_Reading text:_
%%

[breaking] map_to_tuning_buckets maps input during inference only

rosenrodt · rosenrodt · commit fb30e6589722 · 2025-12-19T12:05:48.000+08:00
Signed-off-by: Anthony Chang &lt;27950904+rosenrodt@users.noreply.github.com&gt;
diff --git a/tensorrt_llm/_torch/autotuner.py b/tensorrt_llm/_torch/autotuner.py
@@ -46,15 +46,12 @@ class DynamicTensorSpec:
         input_idx: The index of the input tensor.
         dim_idx: The index of the dimension to tune.
         gen_tuning_buckets: A tuple of values to try or a function generating values.
-        map_to_tuning_buckets: A function to map dimensions to valid values during tuning.
-        map_to_runtime_buckets: A function to map dimensions to valid values during inference.
-          If None, use map_to_tuning_buckets.
+        map_to_tuning_buckets: A function to map dimensions to tuning buckets during inference.
     """
     input_idx: int
     dim_idx: int
     gen_tuning_buckets: Union[Tuple[int], Callable] = ()

%%

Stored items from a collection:
%%

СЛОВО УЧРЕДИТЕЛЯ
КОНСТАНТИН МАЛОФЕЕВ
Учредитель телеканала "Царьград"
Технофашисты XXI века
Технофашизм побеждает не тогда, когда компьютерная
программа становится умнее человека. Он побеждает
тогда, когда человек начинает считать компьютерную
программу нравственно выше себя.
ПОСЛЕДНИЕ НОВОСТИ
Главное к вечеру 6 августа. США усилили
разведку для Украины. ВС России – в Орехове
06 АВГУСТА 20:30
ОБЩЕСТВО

%%

_List of tasks:_
#1 Decide whether each statement below agrees with the commit: (a) after the change, map_to_tuning_buckets maps dimensions to tuning buckets during inference; (b) the commit is signed off by Anthony Chang; (c) gen_tuning_buckets has a default value of None. Answer yes or no for each, and quote the deciding words of the commit.
#2 Write out the part of the commit between "dim_idx: The index" and "buckets during inference.", inclusive.

_Answers:_
#1
(a) Yes: "map_to_tuning_buckets: A function to map dimensions to tuning buckets during inference."
(b) Yes: "Signed-off-by: Anthony Chang"
(c) No: "gen_tuning_buckets: Union[Tuple[int], Callable] = ()"

#2
dim_idx: The index of the dimension to tune.
         gen_tuning_buckets: A tuple of values to try or a function generating values.
-        map_to_tuning_buckets: A function to map dimensions to valid values during tuning.
-        map_to_runtime_buckets: A function to map dimensions to valid values during inference.
-          If None, use map_to_tuning_buckets.
+        map_to_tuning_buckets: A function to map dimensions to tuning buckets during inference.